Moroccan Economy Poised for Growth: Insights from OECD Economic Outlook

2023-06-16 22:42:00

The latest report presented by the Organization for Economic Co-operation and Development (OECD), “OECD Economic Outlook”, published in June, indicates that the Moroccan economy is expected to grow during 2023 and 2024 by more than 3%. .

In this spirit, the OECD agrees with the report of the European Bank for Reconstruction and Development (EBRD) where it forecasts a growth rate for the Moroccan economy of 3.1% this year, higher than that of neighboring countries such as Algeria, or Tunisia which have a respective growth forecast of 2.1% and 2%.

This good economic disposition the Kingdom owes mainly to the stabilization of the world economy and an increased demand for foreign goods and services. It is an open secret, Morocco is highly dependent on imports of energy and food products, cereals in particular.

Also and because of the rise in world prices due to the international situation such as the conflict in Ukraine, the Moroccan economy is affected like many others in the world. But it was able to thwart this slowdown thanks to an increase in its agricultural exports to its European trading partners despite a drought which is hampering the rate of production, as well as the impetus of the automotive sector, which remains l one of the stable domains.

The Moroccan economy haloed by this, however, faces challenges such as inflation, energy and food dependence. The OECD therefore strongly advises maintaining and improving growth potential, and implementing reforms in education, the labor market, the digital economy and social security.

The OECD report states that ” Ongoing services-related inflationary pressures and upward cost pressures from tight labor markets will require many central banks to maintain high policy rates in 2023 and well into 2024.”.

Also the document which praises the anticipation of Bank Al Maghrib concerning budgetary and monetary policies indicates that “the Central Bank raised its key rate several times, from 1.5% in September 2022 to 3% in March 2023, and a further increase is expected” of 50 basis points during this year in order to mitigate the possible rise in inflation. This has helped stabilize the Moroccan dirham, which had depreciated once morest the euro in 2022. Since January, it has continued to recover steadily.

To this end, the OECD recommends a balanced combination of policies, consolidating progressive fiscal measures to support the economy, and also vulnerable households likely to be affected by scourges such as droughts. The implementation of a structural reform whose priority is to stimulate private investment, to support the employment of women and to increase the preparation for the risks linked to the bad weather to come are some of the recommendations of the Institution. .
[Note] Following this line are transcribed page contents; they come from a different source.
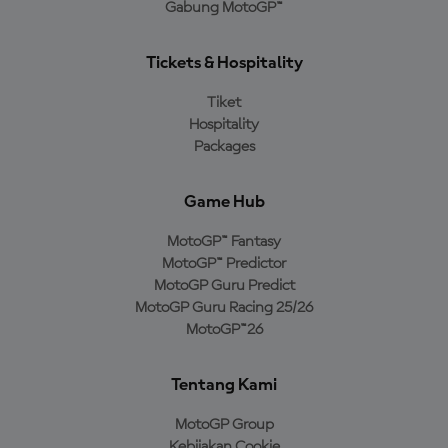
Gabung MotoGP™
Tickets & Hospitality
Tiket
Hospitality
Packages
Game Hub
MotoGP™ Fantasy
MotoGP™ Predictor
MotoGP Guru Predict
MotoGP Guru Racing 25/26
MotoGP™26
Tentang Kami
MotoGP Group
Kebijakan Cookie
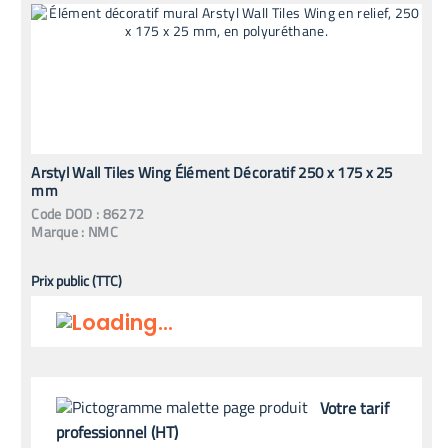
Arstyl Wall Tiles Wing Élément Décoratif 250 x 175 x 25
mm
Code
DOD
:
86272
Marque :
NMC
Prix public (TTC)
Votre tarif
professionnel (HT)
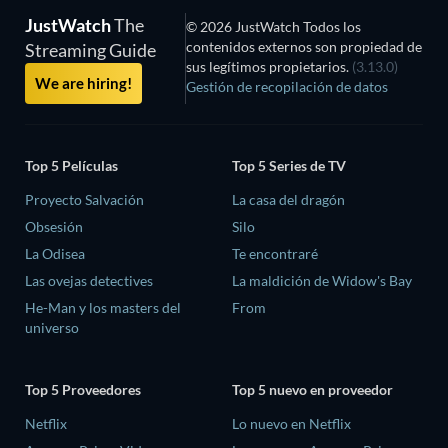
JustWatch
The
© 2026 JustWatch Todos los
contenidos externos son propiedad de
Streaming Guide
sus legítimos propietarios.
(3.13.0)
We are hiring!
Gestión de recopilación de datos
Top 5 Películas
Top 5 Series de TV
Proyecto Salvación
La casa del dragón
Obsesión
Silo
La Odisea
Te encontraré
Las ovejas detectives
La maldición de Widow's Bay
He-Man y los masters del
From
universo
Top 5 Proveedores
Top 5 nuevo en proveedor
Netflix
Lo nuevo en Netflix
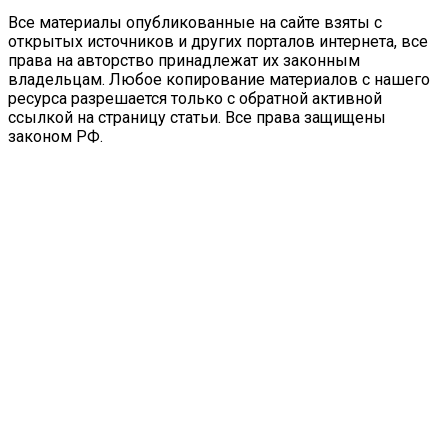
Все материалы опубликованные на сайте взяты с
открытых источников и других порталов интернета, все
права на авторство принадлежат их законным
владельцам. Любое копирование материалов с нашего
ресурса разрешается только с обратной активной
ссылкой на страницу статьи. Все права защищены
законом РФ.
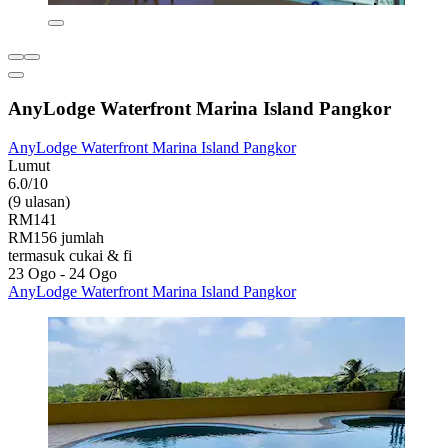
AnyLodge Waterfront Marina Island Pangkor
AnyLodge Waterfront Marina Island Pangkor
Lumut
6.0/10
(9 ulasan)
RM141
RM156 jumlah
termasuk cukai & fi
23 Ogo - 24 Ogo
AnyLodge Waterfront Marina Island Pangkor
Furthermore, the OECD report indicates that the unemployment rate fell by 11.8%. Like the dirham, the services sector should also recover with the return to normal of tourist activities. Indeed, the passage of Lady Covid has hurt this sector which is gradually taking its head out of the water. On the other hand, private consumption has increased by 1% since 2022 and is also expected to stabilize by 2024.

Economically, the Kingdom presents a good diagnosis according to the OECD. The national GDP has tripled in less than 20 years, while the inflation rate remains stable. On the other hand, it presents a “low security risk”, similar to that of Spain or France. This optimal economic climate therefore facilitates a business-friendly environment. Morocco is the most competitive country in North Africa and the continent’s most attractive investment destination.